Extrait du document =
L’exposition du musée du Belvédère à Vienne est la première consacrée presque exclusivement aux paysages de Gustav Klimt (1862-1918), plus connu pour ses portraits et nus féminins. Figure majeure de la Sécession viennoise, Klimt y apparaît sous un jour peut-être plus authentique, plus intimiste.
En 1894, le sénat de l’Université de Vienne charge Gustav Klimt de décorer le plafond du bâtiment principal de l’Université. Au printemps de l’année 1900, lors de la sixième exposition de la Sécession (créée en 1897), Klimt présente La Philosophie. Très mal reçu, le tableau fait l’objet d’une pétition de contestation de nombreux professeurs de l’Université et marque le début de la longue querelle des « peintures de la faculté ». L’année d’après, La Médecine, représentant une femme enceinte, suscite à nouveau de vives critiques. L’artiste, habitué aux succès, est profondément affecté par celles-ci. En 1903, les peintures de la faculté sont présentées à la commission artistique du ministère de l’Éducation et acceptées. Les toiles, La Philosophie, La Médecine et Le Droit, sont présentées pour la première fois, encore inachevées pour certaines. Toutefois en 1905, Klimt renonce à terminer le travail pour la faculté. Le ministère décide alors que les peintures sont propriétés de l’État. Après un échange de lettres et d’interviews dans la presse, l’artiste réussit à les racheter. Dans celles-ci, il représentait la puissance de l’existence humaine et son incontrôlabilité, attaquant de front l’esprit positiviste et libéral de l’époque. Cette crise des « peintures de la faculté » atteignit profondément l’artiste et fut le déclencheur d’une nouvelle orientation de son œuvre : Klimt décide en 1908 de se retirer de la scène artistique publique. Il ne peindra plus que des portraits de commande et des paysages. Le Klimt que présente l’exposition du Belvédère est un Klimt intimiste, retiré, éloigné des querelles politico-
culturelles : celui de ses paysages. Ils représentent ces moments privilégiés passés en villégiature aux côtés de la famille d’Emilie Flöge, devenue alors sa compagne, dans le Salzkammergut, à Golling puis dans l’Attersee.
« À l’art sa liberté »

Données =
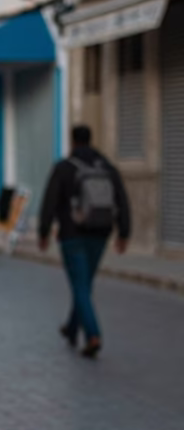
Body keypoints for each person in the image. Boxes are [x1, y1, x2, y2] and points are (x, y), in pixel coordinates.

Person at [39, 124, 131, 358]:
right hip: (100, 234)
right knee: (85, 283)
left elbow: (50, 201)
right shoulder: (107, 168)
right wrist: (124, 232)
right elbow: (121, 198)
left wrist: (43, 232)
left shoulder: (63, 168)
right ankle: (71, 328)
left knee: (80, 285)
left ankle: (93, 335)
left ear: (72, 142)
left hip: (72, 235)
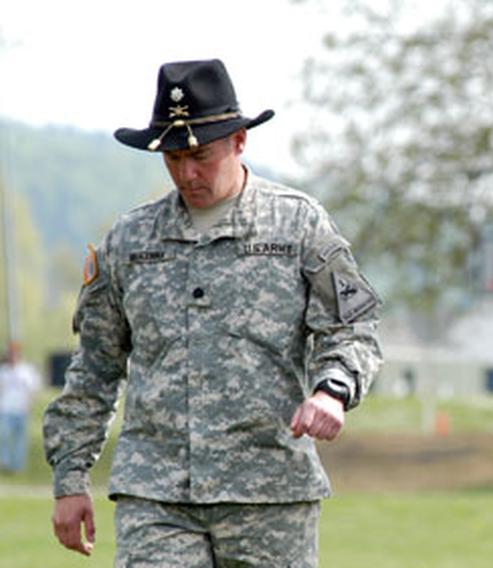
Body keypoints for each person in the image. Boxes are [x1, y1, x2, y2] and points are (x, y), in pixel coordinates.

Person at [42, 59, 382, 567]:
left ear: (240, 141)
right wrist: (70, 479)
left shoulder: (298, 225)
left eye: (201, 156)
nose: (188, 172)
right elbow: (94, 369)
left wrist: (332, 389)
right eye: (174, 158)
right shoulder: (130, 241)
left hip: (269, 492)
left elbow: (353, 328)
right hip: (156, 495)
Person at [0, 342, 41, 473]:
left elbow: (33, 389)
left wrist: (29, 404)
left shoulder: (26, 371)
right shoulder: (3, 372)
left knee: (20, 439)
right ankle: (4, 462)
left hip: (21, 409)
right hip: (5, 408)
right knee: (4, 436)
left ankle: (17, 466)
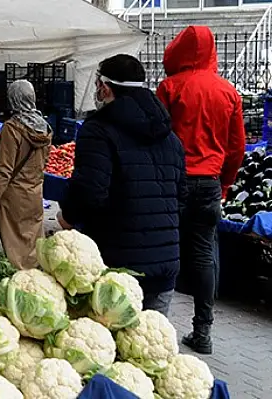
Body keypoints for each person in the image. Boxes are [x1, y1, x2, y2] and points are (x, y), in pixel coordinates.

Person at [58, 54, 187, 316]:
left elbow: (90, 190)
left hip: (116, 265)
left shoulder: (98, 131)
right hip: (164, 265)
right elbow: (182, 198)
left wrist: (68, 217)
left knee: (112, 349)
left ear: (105, 87)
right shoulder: (170, 137)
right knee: (149, 351)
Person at [156, 26, 246, 354]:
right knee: (204, 254)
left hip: (175, 182)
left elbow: (157, 135)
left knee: (166, 249)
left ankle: (158, 327)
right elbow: (237, 147)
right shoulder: (228, 92)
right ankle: (203, 330)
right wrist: (224, 183)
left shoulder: (169, 87)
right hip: (209, 183)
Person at [0, 80, 52, 269]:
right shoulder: (45, 127)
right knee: (33, 246)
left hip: (14, 198)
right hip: (35, 193)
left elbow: (4, 172)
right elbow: (44, 162)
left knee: (16, 254)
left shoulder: (12, 128)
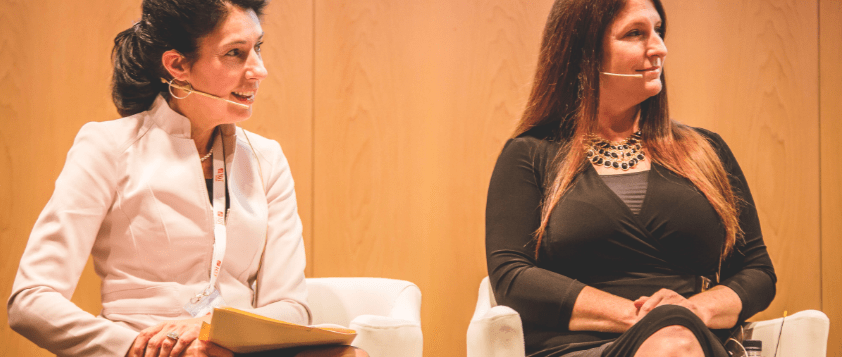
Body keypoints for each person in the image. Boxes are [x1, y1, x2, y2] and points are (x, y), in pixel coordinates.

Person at [7, 1, 365, 356]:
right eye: (235, 53)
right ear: (178, 65)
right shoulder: (108, 147)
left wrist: (209, 329)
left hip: (234, 349)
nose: (259, 70)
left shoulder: (267, 159)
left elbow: (290, 306)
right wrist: (135, 348)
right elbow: (31, 302)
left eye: (257, 48)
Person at [485, 0, 776, 356]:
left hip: (696, 340)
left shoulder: (707, 150)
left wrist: (695, 311)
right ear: (583, 51)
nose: (659, 48)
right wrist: (639, 316)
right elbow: (512, 277)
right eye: (635, 34)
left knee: (677, 344)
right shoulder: (530, 154)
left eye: (659, 31)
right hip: (579, 347)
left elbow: (757, 272)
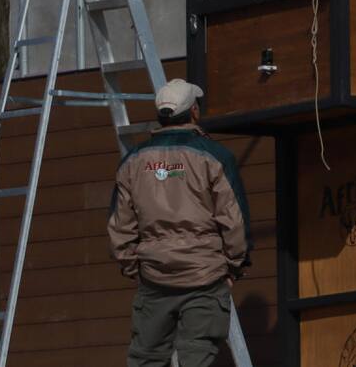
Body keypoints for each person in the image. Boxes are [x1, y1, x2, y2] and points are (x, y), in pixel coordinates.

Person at [108, 78, 252, 367]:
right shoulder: (214, 157)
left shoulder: (133, 162)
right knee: (196, 357)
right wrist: (234, 266)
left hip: (154, 278)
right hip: (205, 277)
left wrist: (133, 267)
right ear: (194, 112)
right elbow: (234, 221)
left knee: (146, 359)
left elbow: (120, 225)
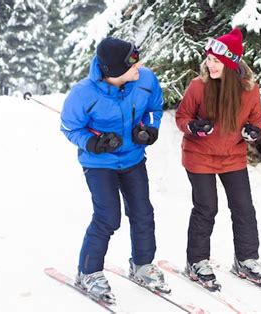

Consigne A =
Indiquez si chacune des affirmations suivantes concorde avec l’extrait sur les paysages de Klimt, en répondant par oui ou non et en citant les mots décisifs du texte. (i) C’est le sénat de l’Université de Vienne qui confie à Klimt la décoration du plafond du bâtiment principal. (ii) La Médecine est bien accueillie lors de sa présentation. (iii) Klimt achève en 1905 le travail commandé pour la faculté.
Consigne B =
D’après l’extrait sur les paysages de Klimt, en quelle année le peintre décide-t-il de se retirer de la scène artistique publique ?
Consigne C =
Prolongez l’extrait sur les paysages de Klimt à partir de sa dernière ligne.

Réponse A =
(i) Oui : « En 1894, le sénat de l’Université de Vienne charge Gustav Klimt de décorer le plafond du bâtiment principal de l’Université. »
(ii) Non : « La Médecine, représentant une femme enceinte, suscite à nouveau de vives critiques. »
(iii) Non : « Toutefois en 1905, Klimt renonce à terminer le travail pour la faculté. »

Réponse B =
En 1908.

Réponse C =
Gustav Klimt est aujourd’hui l’un des artistes les plus connus de la Sécession viennoise. Avec quelques autres, il fonda en 1897 une association d’artistes, la Sécession, en opposition à l’historicisme et à l’académisme, qui prônait un esprit d’ouverture aux nouvelles tendances artistiques, recherchant des expressions esthétiques mieux adaptées à la vie moderne. Leur devise : « À chaque époque son art, à l’art sa liberté. » Essentiellement connu pour ses portraits de femmes et ses allégories, Klimt montre très vite un style synthétique et décoratif rompant avec le classicisme. Ce style, parfaitement incarné dans ses portraits de femmes, est tout aussi présent dans ses paysages. Et d’étonnants parallèles peuvent être faits entre certains portraits et quelques-unes de ses visions de la nature. On retrouve les mêmes lignes souples qui enserrent les parties de la toile, la même abondance de motifs colorés, et le même axe vertical dominant de la composition. Ainsi le Tournesol de 1907 reprend la composition du fameux Baiser, mais aussi le même type de fleurs – celles-ci sont très présentes dans le répertoire décoratif des artistes de la Sécession. Dans Jardin paysan avec tournesols (vers 1907), tout comme Jardin paysan (vers 1905-1906), en étageant les différentes fleurs sur le même plan, en aplatissant ainsi la surface, Klimt semble laisser apparaître un personnage. Dans ses paysages, les lignes verticales et horizontales dominent, le cadre est très présent, il appartient à la composition. La ligne d’horizon est toujours très haute, évitant ainsi tout point de fuite, accentuant l’absence totale de perspective et soulignant la surface plate de ses paysages – une frontalité affirmée que l’on retrouve tout autant dans ses portraits de femmes. Klimt n’est pas intéressé par la tridimensionnalité et réagit violemment face au cubisme qu’il rejette. Il lui préfère les formes régulières, les couleurs chatoyantes et vives. Pour rester fidèle à cette bidimensionnalité, l’artiste use d’instruments techniques. Pour rapprocher le lointain, il utilise des jumelles ou une longue-vue qui aplatissent l’image, mais aussi son fameux « Sucher », un cadre réalisé en bambou ou en ivoire au travers duquel il cherche et définit ses motifs. Il lui permet de respecter la composition d’une toile carrée, format que l’artiste utilise largement pour ses paysages, laissant les toiles rectangulaires à ses portraits de femmes.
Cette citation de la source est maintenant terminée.